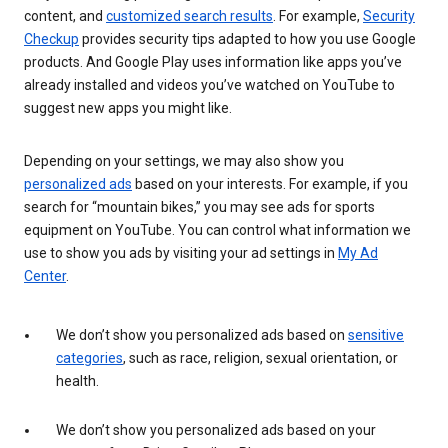
content, and
customized search results
. For example,
Security
Checkup
provides security tips adapted to how you use Google
products. And Google Play uses information like apps you’ve
already installed and videos you’ve watched on YouTube to
suggest new apps you might like.
Depending on your settings, we may also show you
personalized ads
based on your interests. For example, if you
search for “mountain bikes,” you may see ads for sports
equipment on YouTube. You can control what information we
use to show you ads by visiting your ad settings in
My Ad
Center
.
We don’t show you personalized ads based on
sensitive
categories
, such as race, religion, sexual orientation, or
health.
We don’t show you personalized ads based on your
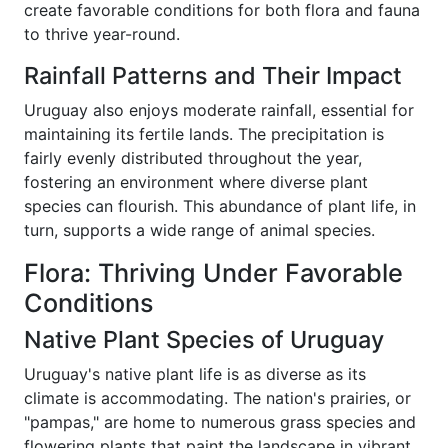
create favorable conditions for both flora and fauna
to thrive year-round.
Rainfall Patterns and Their Impact
Uruguay also enjoys moderate rainfall, essential for
maintaining its fertile lands. The precipitation is
fairly evenly distributed throughout the year,
fostering an environment where diverse plant
species can flourish. This abundance of plant life, in
turn, supports a wide range of animal species.
Flora: Thriving Under Favorable
Conditions
Native Plant Species of Uruguay
Uruguay's native plant life is as diverse as its
climate is accommodating. The nation's prairies, or
"pampas," are home to numerous grass species and
flowering plants that paint the landscape in vibrant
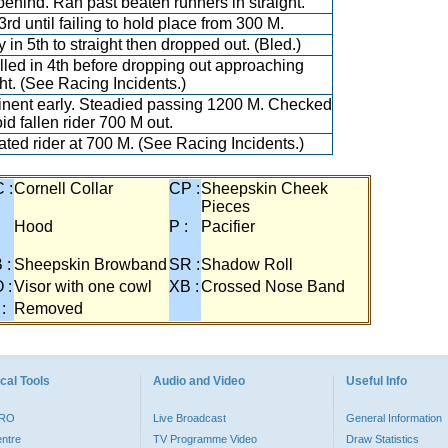
behind. Ran past beaten runners in straight.
3rd until failing to hold place from 300 M.
y in 5th to straight then dropped out. (Bled.)
lled in 4th before dropping out approaching
ght. (See Racing Incidents.)
nent early. Steadied passing 1200 M. Checked
id fallen rider 700 M out.
ted rider at 700 M. (See Racing Incidents.)
 :
Cornell Collar
CP :
Sheepskin Cheek
Pieces
:
Hood
P :
Pacifier
 :
Sheepskin Browband
SR :
Shadow Roll
 :
Visor with one cowl
XB :
Crossed Nose Band
 :
Removed
cal Tools
Audio and Video
Useful Info
PRO
Live Broadcast
General Information
entre
TV Programme Video
Draw Statistics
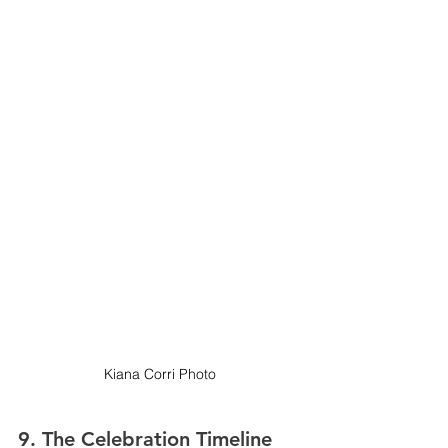
Kiana Corri Photo
9. 
The Celebration Timeline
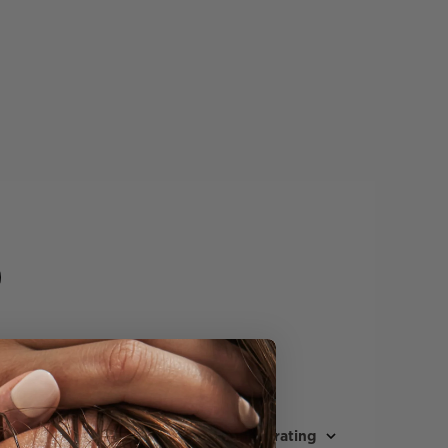
Sort by
:
Highest rating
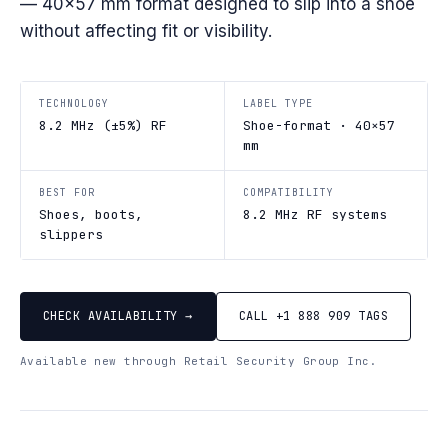
— 40×57 mm format designed to slip into a shoe
without affecting fit or visibility.
TECHNOLOGY
LABEL TYPE
8.2 MHz (±5%) RF
Shoe-format · 40×57
mm
BEST FOR
COMPATIBILITY
Shoes, boots,
8.2 MHz RF systems
slippers
CHECK AVAILABILITY →
CALL +1 888 909 TAGS
Available new through Retail Security Group Inc.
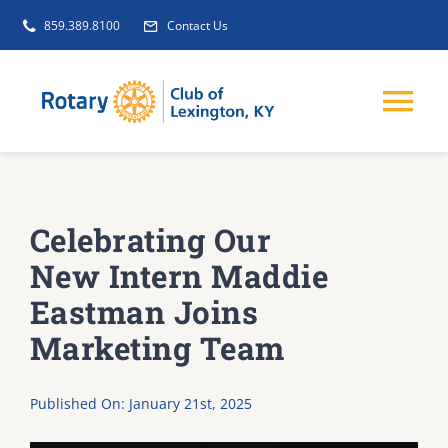
Skip
859.389.8100
Contact Us
to
content
Tog
Nav
EVENTS
Celebrating Our
GET INVOLVED
New Intern Maddie
Eastman Joins
CLUB INITIATIVES
Marketing Team
NEWS
Published On: January 21st, 2025
ABOUT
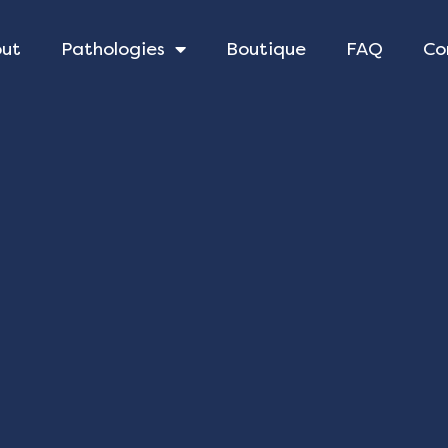
out
Pathologies
Boutique
FAQ
Co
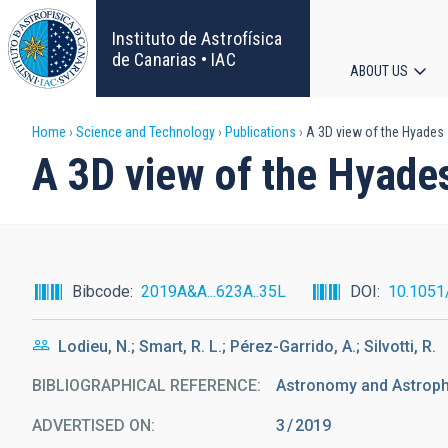
Skip
to
Instituto de Astrofísica
main
de Canarias • IAC
ABOUT US
content
Main
Breadcrumb
Home
Science and Technology
Publications
A 3D view of the Hyades s
navigat
A 3D view of the Hyades
Bibcode
2019A&A...623A..35L
DOI
10.1051
Lodieu, N.; Smart, R. L.; Pérez-Garrido, A.; Silvotti, R.
BIBLIOGRAPHICAL REFERENCE
Astronomy and Astrophy
ADVERTISED ON:
3
2019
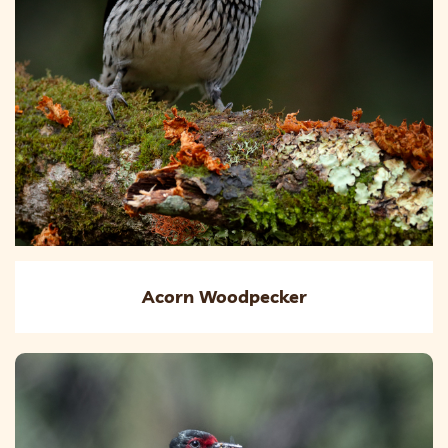
Acorn Woodpecker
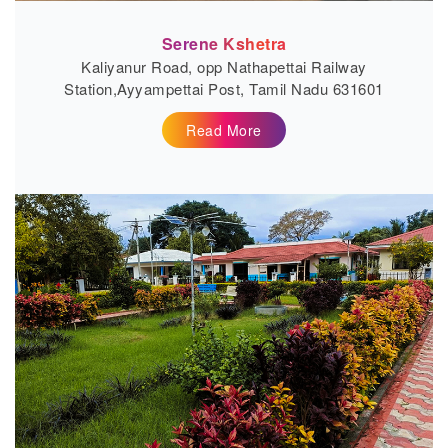
Serene Kshetra
Kaliyanur Road, opp Nathapettai Railway
Station,Ayyampettai Post, Tamil Nadu 631601
Read More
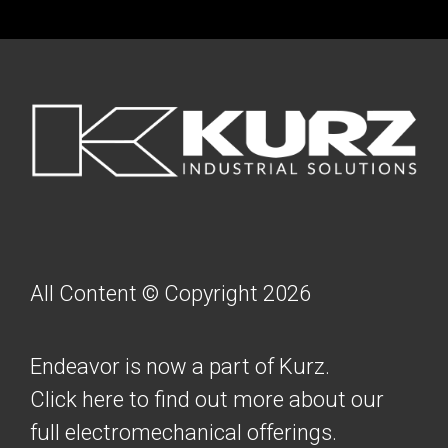
FOOTER
All Content © Copyright 2026
Endeavor is now a part of Kurz.
Click here to find out more about our
full electromechanical offerings.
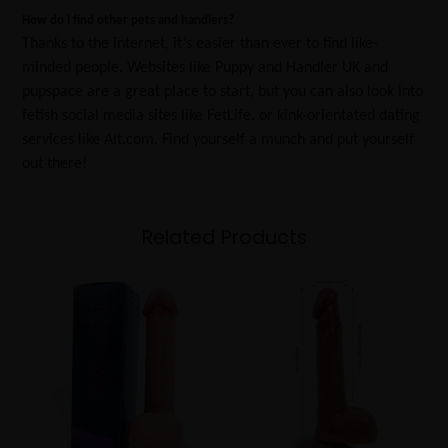
How do I find other pets and handlers?
Thanks to the internet, it’s easier than ever to find like-
minded people. Websites like Puppy and Handler UK and
pupspace are a great place to start, but you can also look into
fetish social media sites like FetLife, or kink-orientated dating
services like Alt.com. Find yourself a munch and put yourself
out there!
Related Products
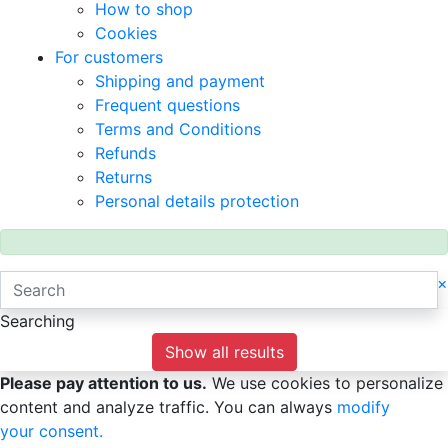
How to shop
Cookies
For customers
Shipping and payment
Frequent questions
Terms and Conditions
Refunds
Returns
Personal details protection
×
Searching
Show all results
Please pay attention to us.
We use cookies to personalize
content and analyze traffic. You can always
modify
your consent.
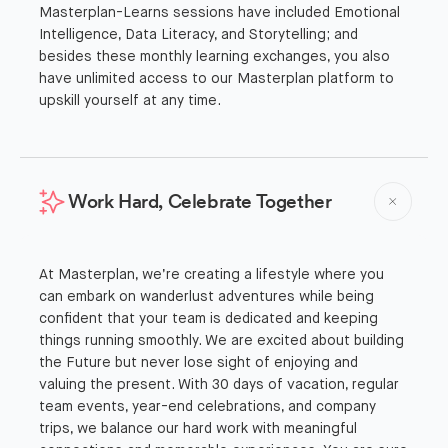
Masterplan-Learns sessions have included Emotional
Intelligence, Data Literacy, and Storytelling; and
besides these monthly learning exchanges, you also
have unlimited access to our Masterplan platform to
upskill yourself at any time.
Work Hard, Celebrate Together
At Masterplan, we’re creating a lifestyle where you
can embark on wanderlust adventures while being
confident that your team is dedicated and keeping
things running smoothly. We are excited about building
the Future but never lose sight of enjoying and
valuing the present. With 30 days of vacation, regular
team events, year-end celebrations, and company
trips, we balance our hard work with meaningful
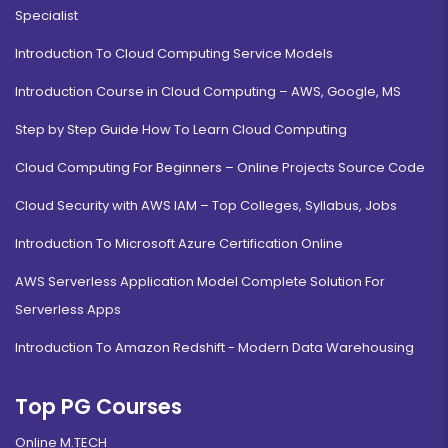
Specialist
Introduction To Cloud Computing Service Models
Introduction Course in Cloud Computing – AWS, Google, MS
Step by Step Guide How To Learn Cloud Computing
Cloud Computing For Beginners – Online Projects Source Code
Cloud Security with AWS IAM – Top Colleges, Syllabus, Jobs
Introduction To Microsoft Azure Certification Online
AWS Serverless Application Model Complete Solution For
Serverless Apps
Introduction To Amazon Redshift - Modern Data Warehousing
Top PG Courses
Online M.TECH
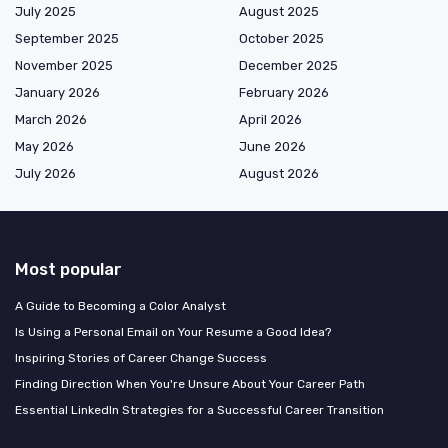
July 2025
August 2025
September 2025
October 2025
November 2025
December 2025
January 2026
February 2026
March 2026
April 2026
May 2026
June 2026
July 2026
August 2026
Most popular
A Guide to Becoming a Color Analyst
Is Using a Personal Email on Your Resume a Good Idea?
Inspiring Stories of Career Change Success
Finding Direction When You're Unsure About Your Career Path
Essential LinkedIn Strategies for a Successful Career Transition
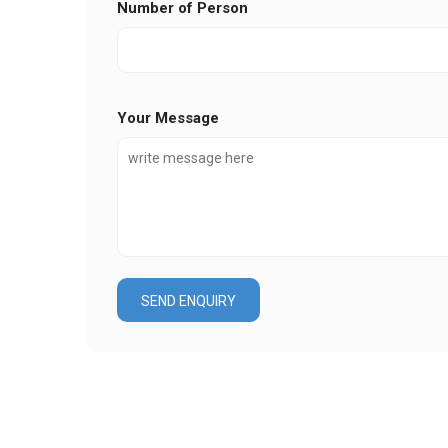
Number of Person
Your Message
SEND ENQUIRY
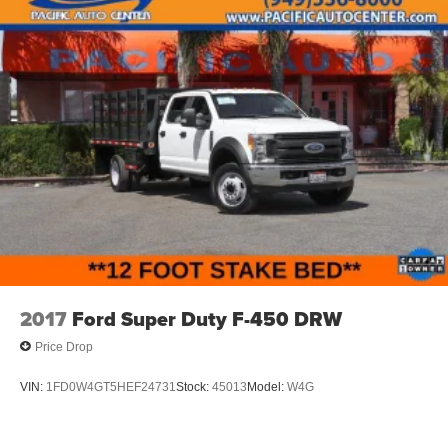
2017
Ford Super Duty F-450 DRW
Price Drop
VIN:
1FD0W4GT5HEF24731
Stock:
45013
Model:
W4G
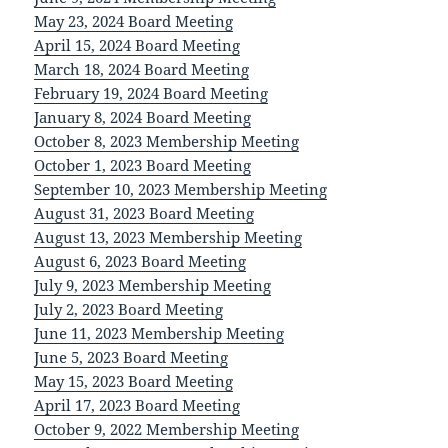
May 23, 2024 Board Meeting
April 15, 2024 Board Meeting
March 18, 2024 Board Meeting
February 19, 2024 Board Meeting
January 8, 2024 Board Meeting
October 8, 2023 Membership Meeting
October 1, 2023 Board Meeting
September 10, 2023 Membership Meeting
August 31, 2023 Board Meeting
August 13, 2023 Membership Meeting
August 6, 2023 Board Meeting
July 9, 2023 Membership Meeting
July 2, 2023 Board Meeting
June 11, 2023 Membership Meeting
June 5, 2023 Board Meeting
May 15, 2023 Board Meeting
April 17, 2023 Board Meeting
October 9, 2022 Membership Meeting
+===+
▸ **Work instruction**:
Look through the entries above, and wherever a line holds the word "rider", copy it.

▸ **Exercise output**:
id fallen rider 700 M out.
ted rider at 700 M. (See Racing Incidents.)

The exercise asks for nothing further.